The appellant argued that the discoverability principle shouldn’t apply for the same reason that it doesn’t apply to section 38(3) of the Trustee Act: the limitation period is linked to a fixed event (in the case of the Trustee Act, death).  The Court rightly rejected this argument.  The limitation period in section 36(4)(a)(i) is linked to the accrual of the cause of action—the wrongful conduct—not a fixed event.  The term “conduct” in section 36(4)(a)(i) refers to the conduct giving rise to damages mentioned in section 36(1) (the statutory cause of action) and is a constituent element of the cause of action that is subject to the limitation period.

Apart from its significance to the competition bar, the decision is noteworthy because it includes a thorough discussion of the common law discoverability principle.  Common law discoverability became mostly academic in Ontario when the legislature codified it into sections 4 and 5 of the Limitations Act, but it remains relevant in certain circumstances.  I’m involved in a proceeding (ever more like Jarndyce and Jarndyce) that is subject to the previous limitations scheme and common law discoverability.

This is the Court’s discussion of discoverability:

[32]      The discoverability principle is a common law rule providing that “a cause of action arises for purposes of a limitation period when the material facts on which it is based have been discovered or ought to have been discovered by the plaintiff by the exercise of reasonable diligence”: Central Trust Co. v. Rafuse, 1986 CanLII 29 (SCC), [1986] 2 S.C.R. 147, at p. 224; see also Graeme Mew, Debra Rolph & Daniel Zacks, The Law of Limitations, 3rd ed. (Toronto: LexisNexis Canada Inc., 2016), at p. 75.

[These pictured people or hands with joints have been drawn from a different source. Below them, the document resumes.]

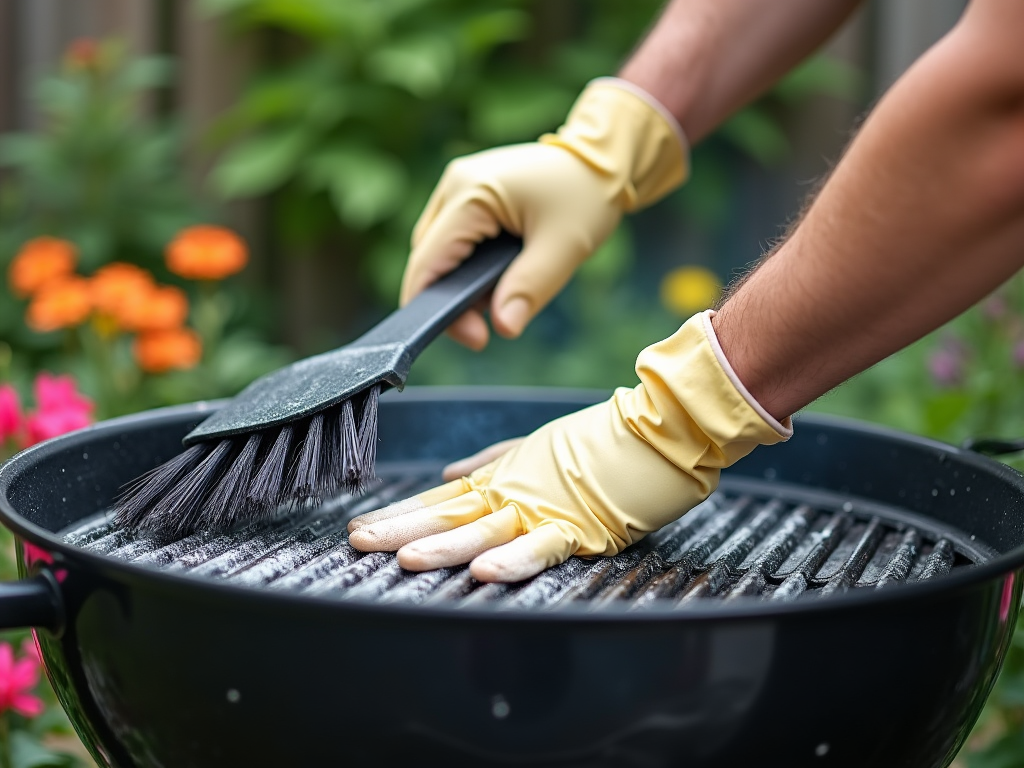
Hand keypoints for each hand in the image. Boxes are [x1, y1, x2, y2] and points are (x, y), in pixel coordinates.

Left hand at [348, 311, 790, 581]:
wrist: (658, 425)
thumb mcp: (536, 448)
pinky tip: (483, 572)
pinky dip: (514, 558)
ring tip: (405, 558)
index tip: (361, 526)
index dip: (400, 513)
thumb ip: (492, 462)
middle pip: (448, 514)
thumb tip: (450, 473)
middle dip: (401, 529)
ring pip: (484, 530)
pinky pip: (541, 545)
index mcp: (503, 478)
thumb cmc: (603, 439)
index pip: (441, 499)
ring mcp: (543, 506)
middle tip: (360, 542)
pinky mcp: (579, 522)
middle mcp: (513, 492)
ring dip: (443, 544)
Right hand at [402, 78, 687, 349]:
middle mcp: (454, 184)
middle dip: (451, 298)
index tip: (475, 339)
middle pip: (428, 258)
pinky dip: (468, 264)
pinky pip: (454, 237)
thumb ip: (530, 287)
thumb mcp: (565, 247)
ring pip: (438, 250)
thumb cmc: (587, 196)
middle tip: (489, 328)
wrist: (603, 157)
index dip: (437, 307)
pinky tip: (499, 276)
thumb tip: (504, 327)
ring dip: (459, 281)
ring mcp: (459, 185)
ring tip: (501, 299)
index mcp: (471, 193)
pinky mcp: (469, 192)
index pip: (428, 261)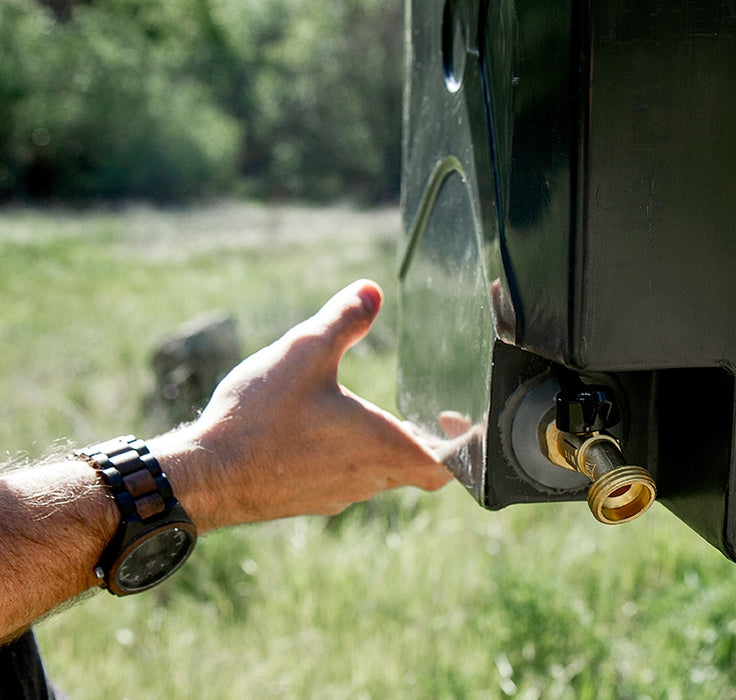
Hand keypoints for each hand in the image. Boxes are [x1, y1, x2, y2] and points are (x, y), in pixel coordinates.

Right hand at [152, 279, 452, 530]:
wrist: (203, 477)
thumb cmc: (259, 419)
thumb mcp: (305, 352)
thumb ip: (344, 320)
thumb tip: (372, 291)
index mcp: (382, 448)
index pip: (447, 466)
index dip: (462, 445)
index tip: (451, 416)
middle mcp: (367, 480)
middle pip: (414, 468)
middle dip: (418, 438)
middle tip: (415, 408)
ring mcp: (336, 496)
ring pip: (376, 473)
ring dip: (378, 446)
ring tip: (362, 411)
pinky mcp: (306, 501)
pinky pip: (342, 480)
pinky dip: (344, 457)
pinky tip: (317, 430)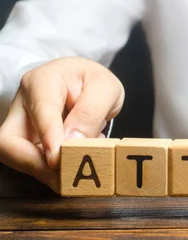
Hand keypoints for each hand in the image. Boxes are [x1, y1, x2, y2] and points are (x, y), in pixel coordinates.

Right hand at [0, 57, 123, 190]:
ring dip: (44, 171)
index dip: (47, 138)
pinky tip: (72, 166)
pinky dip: (51, 170)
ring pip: (17, 156)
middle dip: (35, 164)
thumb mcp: (106, 88)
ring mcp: (23, 123)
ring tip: (74, 175)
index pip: (39, 112)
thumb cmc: (93, 81)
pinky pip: (32, 161)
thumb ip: (91, 112)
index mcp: (43, 81)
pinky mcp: (28, 140)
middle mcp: (25, 103)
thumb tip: (74, 140)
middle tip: (65, 177)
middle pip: (10, 141)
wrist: (86, 82)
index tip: (58, 160)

[33]      Discoverability is also an interpretive rule relevant to the construction of limitation statutes: Ryan v. Moore, 2005 SCC 38 (CanLII), [2005] 2 S.C.R. 53, at para. 23. As explained below, it provides certain presumptions for courts interpreting statutory limitation periods.

[34]      The approach for determining whether a particular statutory limitation period is subject to the discoverability principle was discussed by Twaddle J.A. in Fehr v. Jacob (1993), 1993 CanLII 4407 (MB CA), 14 C.C.L.T. (2d) 200 (Man. C.A.), at p. 206:

[T]he judge-made discoverability rule is nothing more than a rule of construction. Whenever a statute requires an action to be commenced within a specified time from the happening of a specific event, the statutory language must be construed. When time runs from “the accrual of the cause of action” or from some other event which can be construed as occurring only when the injured party has knowledge of the injury sustained, the judge-made discoverability rule applies. But, when time runs from an event which clearly occurs without regard to the injured party’s knowledge, the judge-made discoverability rule may not extend the period the legislature has prescribed.

The Supreme Court of Canada has endorsed this passage in Peixeiro v. Haberman, 1997 CanLII 325 (SCC), [1997] 3 S.C.R. 549, at para. 37, and in Ryan, at para. 23.

[35]      Ryan is the latest statement from the Supreme Court of Canada on this issue. In that decision, at para. 24, Bastarache J. concluded as follows:

Thus, the Court of Appeal of Newfoundland and Labrador is correct in stating that the rule is “generally” applicable where the commencement of the limitation period is related by the legislation to the arising or accrual of the cause of action. The law does not permit resort to the judge-made discoverability rule when the limitation period is explicitly linked by the governing legislation to a fixed event unrelated to the injured party’s knowledge or the basis of the cause of action.

[36]      The applicability of discoverability is a matter of statutory construction. The jurisprudence noted above only provides presumptions and, in Ryan, at para. 23, Bastarache J. cautioned against applying the principle automatically or “systematically without a thorough balancing of competing interests”.